Can'la biraz daha laflayıp tüm dikkatli ol temalı konuşmasınıda dinledikten sonra kendimi arabaya atmıştım yol boyunca dikkatim dağılıp durmuştu olanları aklım almıyordu belki de Bora'nın böyle bir işe bulaştığını kabul etmek istemediğim içindi, bilmiyordum.
Tanıdık yolda arabamı kenara çekip park ettikten sonra arabadan çıktım.

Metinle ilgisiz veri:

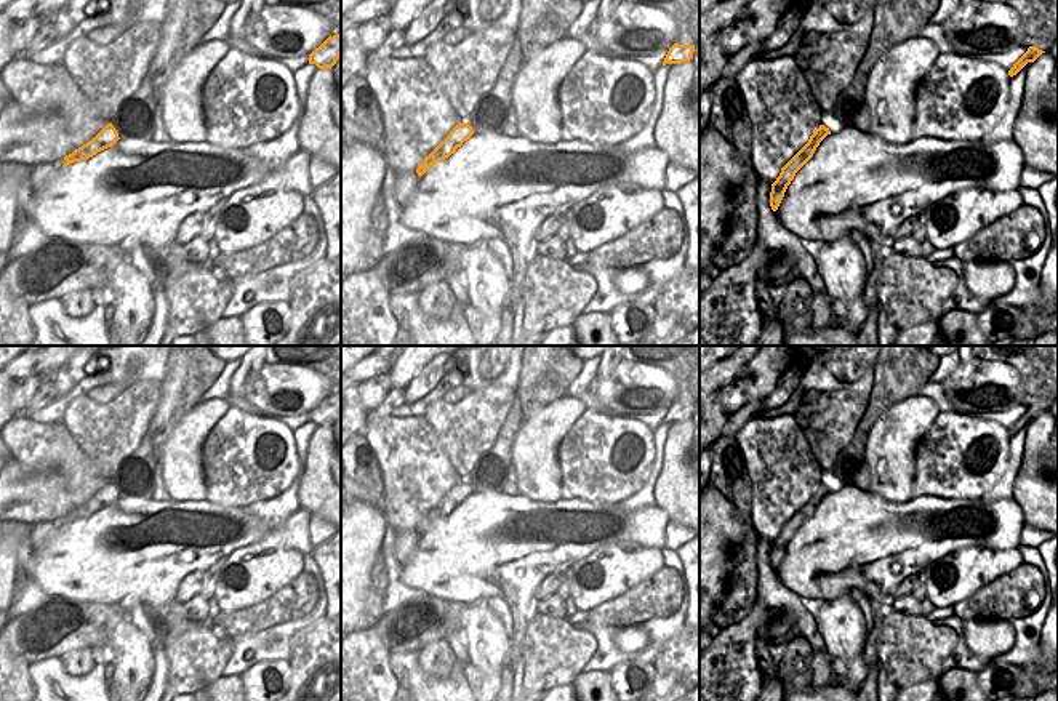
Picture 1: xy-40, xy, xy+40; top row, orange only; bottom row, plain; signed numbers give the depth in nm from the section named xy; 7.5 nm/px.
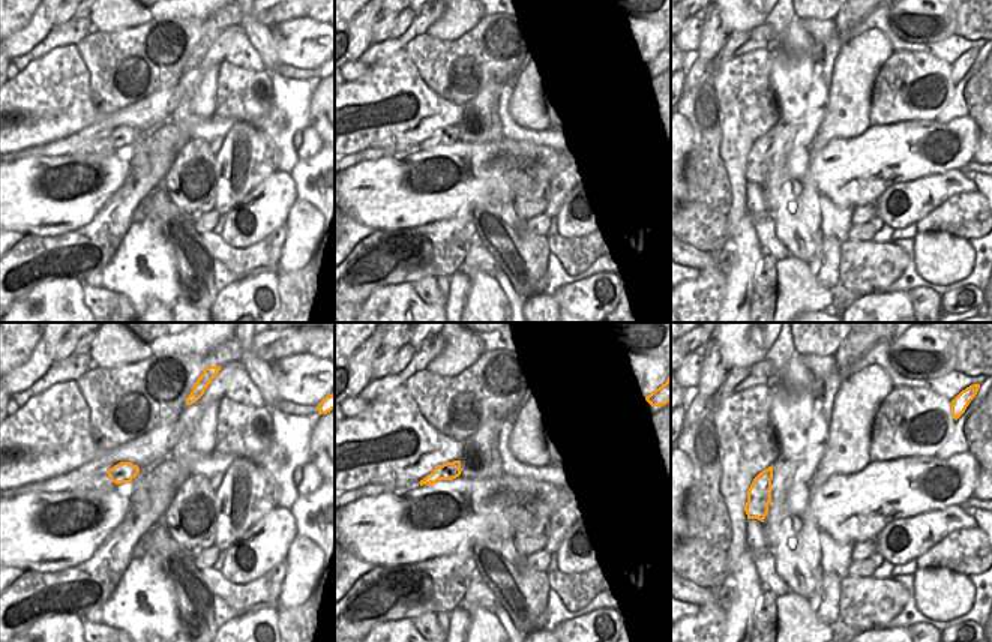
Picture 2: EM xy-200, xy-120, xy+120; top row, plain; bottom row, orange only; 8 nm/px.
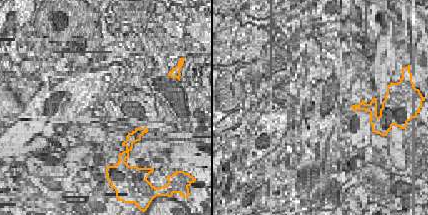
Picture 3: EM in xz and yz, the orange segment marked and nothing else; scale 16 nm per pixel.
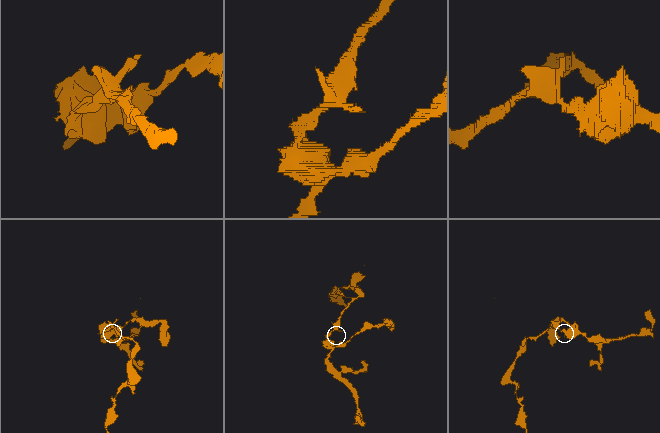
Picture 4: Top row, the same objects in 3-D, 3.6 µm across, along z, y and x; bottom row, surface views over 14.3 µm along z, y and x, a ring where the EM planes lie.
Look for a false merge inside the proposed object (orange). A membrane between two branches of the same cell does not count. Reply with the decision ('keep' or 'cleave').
keep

Taşlı zeminde yürüyerek beyaz süslü taşlara bakınmaya başladım nerede olduğunu çok iyi biliyordum adı bir kez daha görüş alanıma girdiğinde nefesimi tutarak ilerledim mezar taşının kenarına oturarak adının nakşedildiği taşı okşadım
"Hoşbuldum sevgilim"
Toprakları avuçlayarak öptüm kokusu içine dolarken gözlerimi sımsıkı yumdum ve ne zaman dolduğunu farketmediğim gözlerimden iki damla yaş aktı yanaklarıma, ne zordu bu durum!
"O adamın dediklerinin bir önemi yok inan bana sen hala benim için bu dünyadaki en iyi adamsın" gülümsemeye çalıştım iç sesimin yaptığı bir sürü kötü yorumlara kulaklarımı tıkadım o bir insanı zehirleyemezdi isteyerek yapmıyordu ki sırf bu yüzden hayatına son verilmemiş miydi zaten öyle değil mi?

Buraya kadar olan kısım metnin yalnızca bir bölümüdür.